There are no preclinical safety data of relevance to the prescriber which are additional to those already included in other sections of the SmPC.


6.1    List of excipients

The core capsule contains talc, magnesium stearate, sodium starch glycollate, colloidal silicon dioxide.

The capsule body shell contains erythrosine (E127), quinoline yellow (E104), titanium dioxide (E171) and gelatine.

The capsule cap shell contains erythrosine (E127), red iron oxide, titanium dioxide (E171) and gelatine.
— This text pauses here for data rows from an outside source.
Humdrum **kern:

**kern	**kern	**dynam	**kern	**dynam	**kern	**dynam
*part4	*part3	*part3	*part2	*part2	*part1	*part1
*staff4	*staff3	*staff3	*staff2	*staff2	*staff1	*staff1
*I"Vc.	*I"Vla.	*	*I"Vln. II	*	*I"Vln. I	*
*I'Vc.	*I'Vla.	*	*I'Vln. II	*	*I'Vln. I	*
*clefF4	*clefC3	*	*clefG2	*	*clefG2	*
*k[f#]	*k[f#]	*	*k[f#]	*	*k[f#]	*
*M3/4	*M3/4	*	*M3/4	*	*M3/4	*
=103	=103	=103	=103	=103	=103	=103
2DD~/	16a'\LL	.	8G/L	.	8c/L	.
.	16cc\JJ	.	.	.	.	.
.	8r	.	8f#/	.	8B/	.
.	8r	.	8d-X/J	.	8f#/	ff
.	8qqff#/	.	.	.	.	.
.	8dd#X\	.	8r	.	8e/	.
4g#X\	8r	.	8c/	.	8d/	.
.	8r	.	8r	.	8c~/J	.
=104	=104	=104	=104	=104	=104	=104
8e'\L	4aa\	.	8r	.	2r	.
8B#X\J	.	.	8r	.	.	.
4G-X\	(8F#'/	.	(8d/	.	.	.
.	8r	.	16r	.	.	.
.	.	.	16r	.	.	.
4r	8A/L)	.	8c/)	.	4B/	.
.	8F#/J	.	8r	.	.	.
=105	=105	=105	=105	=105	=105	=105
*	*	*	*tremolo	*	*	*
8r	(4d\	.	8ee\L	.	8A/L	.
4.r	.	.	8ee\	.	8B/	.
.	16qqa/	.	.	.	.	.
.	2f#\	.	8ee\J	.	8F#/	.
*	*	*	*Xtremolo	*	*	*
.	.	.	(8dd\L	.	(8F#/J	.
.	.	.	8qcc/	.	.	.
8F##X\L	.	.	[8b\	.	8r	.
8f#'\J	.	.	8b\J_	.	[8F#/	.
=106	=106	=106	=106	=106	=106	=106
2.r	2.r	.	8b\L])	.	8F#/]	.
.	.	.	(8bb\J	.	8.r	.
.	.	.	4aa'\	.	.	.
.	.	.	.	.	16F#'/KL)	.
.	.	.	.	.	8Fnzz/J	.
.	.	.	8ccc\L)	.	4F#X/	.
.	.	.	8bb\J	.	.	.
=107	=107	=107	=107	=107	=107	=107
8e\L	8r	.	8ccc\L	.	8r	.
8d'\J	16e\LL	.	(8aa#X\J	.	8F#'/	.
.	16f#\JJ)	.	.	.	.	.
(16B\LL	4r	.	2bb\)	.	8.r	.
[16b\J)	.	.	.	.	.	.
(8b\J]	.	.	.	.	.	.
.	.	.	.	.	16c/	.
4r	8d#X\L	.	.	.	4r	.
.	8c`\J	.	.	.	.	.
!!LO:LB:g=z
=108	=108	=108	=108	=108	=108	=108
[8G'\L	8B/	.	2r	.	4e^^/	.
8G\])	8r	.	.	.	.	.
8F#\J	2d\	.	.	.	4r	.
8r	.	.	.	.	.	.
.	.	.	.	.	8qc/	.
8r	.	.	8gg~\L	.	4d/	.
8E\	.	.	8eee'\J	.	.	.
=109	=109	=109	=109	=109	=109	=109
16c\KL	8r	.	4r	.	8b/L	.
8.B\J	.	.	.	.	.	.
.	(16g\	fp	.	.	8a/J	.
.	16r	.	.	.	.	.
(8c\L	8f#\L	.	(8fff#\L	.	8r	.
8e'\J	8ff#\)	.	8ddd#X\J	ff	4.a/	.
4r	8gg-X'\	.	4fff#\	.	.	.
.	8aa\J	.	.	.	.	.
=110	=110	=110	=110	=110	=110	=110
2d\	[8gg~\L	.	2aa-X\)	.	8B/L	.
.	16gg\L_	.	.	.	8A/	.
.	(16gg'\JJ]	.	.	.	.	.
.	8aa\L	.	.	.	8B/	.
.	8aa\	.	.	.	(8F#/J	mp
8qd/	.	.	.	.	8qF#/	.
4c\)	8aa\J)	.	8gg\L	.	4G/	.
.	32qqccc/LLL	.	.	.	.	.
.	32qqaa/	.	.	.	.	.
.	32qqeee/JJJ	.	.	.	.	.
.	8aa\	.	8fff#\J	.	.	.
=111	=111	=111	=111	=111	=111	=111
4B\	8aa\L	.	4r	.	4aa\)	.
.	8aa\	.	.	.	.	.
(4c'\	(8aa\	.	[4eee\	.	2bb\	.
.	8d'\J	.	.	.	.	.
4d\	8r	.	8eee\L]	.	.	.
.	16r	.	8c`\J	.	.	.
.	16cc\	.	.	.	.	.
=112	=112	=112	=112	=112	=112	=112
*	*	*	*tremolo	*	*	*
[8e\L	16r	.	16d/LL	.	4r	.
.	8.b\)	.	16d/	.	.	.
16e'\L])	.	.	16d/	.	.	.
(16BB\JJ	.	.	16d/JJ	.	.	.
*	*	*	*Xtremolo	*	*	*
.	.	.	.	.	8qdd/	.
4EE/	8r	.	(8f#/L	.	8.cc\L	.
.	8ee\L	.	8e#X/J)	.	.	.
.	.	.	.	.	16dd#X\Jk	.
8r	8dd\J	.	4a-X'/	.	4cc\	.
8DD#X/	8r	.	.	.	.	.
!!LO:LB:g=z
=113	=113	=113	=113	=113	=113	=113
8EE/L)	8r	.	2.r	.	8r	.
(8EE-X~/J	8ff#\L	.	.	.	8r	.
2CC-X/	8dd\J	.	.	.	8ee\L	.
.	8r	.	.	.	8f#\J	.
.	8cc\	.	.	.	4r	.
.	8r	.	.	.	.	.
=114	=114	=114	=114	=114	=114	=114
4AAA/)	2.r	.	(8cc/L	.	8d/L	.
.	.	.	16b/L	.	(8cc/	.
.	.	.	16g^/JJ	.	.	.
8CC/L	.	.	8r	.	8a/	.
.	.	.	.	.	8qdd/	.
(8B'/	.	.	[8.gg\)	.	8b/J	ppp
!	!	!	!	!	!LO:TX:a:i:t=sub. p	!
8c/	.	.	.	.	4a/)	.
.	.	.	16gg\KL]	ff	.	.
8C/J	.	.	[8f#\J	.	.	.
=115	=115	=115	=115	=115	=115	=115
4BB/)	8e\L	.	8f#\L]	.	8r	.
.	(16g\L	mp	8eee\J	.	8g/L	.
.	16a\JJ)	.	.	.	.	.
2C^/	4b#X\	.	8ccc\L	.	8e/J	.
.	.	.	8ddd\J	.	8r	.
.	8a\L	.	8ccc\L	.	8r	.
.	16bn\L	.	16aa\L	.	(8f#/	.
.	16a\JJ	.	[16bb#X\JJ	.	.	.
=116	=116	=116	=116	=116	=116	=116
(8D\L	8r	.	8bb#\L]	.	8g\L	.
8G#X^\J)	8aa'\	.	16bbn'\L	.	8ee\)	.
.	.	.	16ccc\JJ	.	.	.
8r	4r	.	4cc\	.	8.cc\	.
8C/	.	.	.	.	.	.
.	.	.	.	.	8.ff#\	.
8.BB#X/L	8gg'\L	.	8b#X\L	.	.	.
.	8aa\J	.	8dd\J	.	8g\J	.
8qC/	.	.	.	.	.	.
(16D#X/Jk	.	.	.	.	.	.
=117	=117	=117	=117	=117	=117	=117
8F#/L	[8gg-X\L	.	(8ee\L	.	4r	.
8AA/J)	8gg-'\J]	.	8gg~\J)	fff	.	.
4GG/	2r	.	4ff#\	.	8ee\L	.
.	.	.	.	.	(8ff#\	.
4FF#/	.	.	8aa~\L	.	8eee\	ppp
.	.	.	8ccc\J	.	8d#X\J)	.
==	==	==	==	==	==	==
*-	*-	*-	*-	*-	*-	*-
The printing ink contains iron oxide black (E172), shellac, isopropyl alcohol, n-butyl alcohol, propylene glycol and ammonium hydroxide.

6.2    Incompatibilities None known.

6.3    Shelf life 48 months.

6.4. Special Precautions for Storage

Store in a dry place, below 25°C and protected from light.

6.5 Nature and contents of container

Polypropylene containers with polyethylene caps (with optional polyethylene ullage filler), Glass containers with a screw cap closure, PVC Aluminium foil blisters and High density polyethylene (HDPE) containers with polyethylene snap closures in packs of 5, 7, 10, 14, 15, 20, 21, 25, 28, 30, 50, 56, 60, 84, 90, 100, 250, 500 capsules.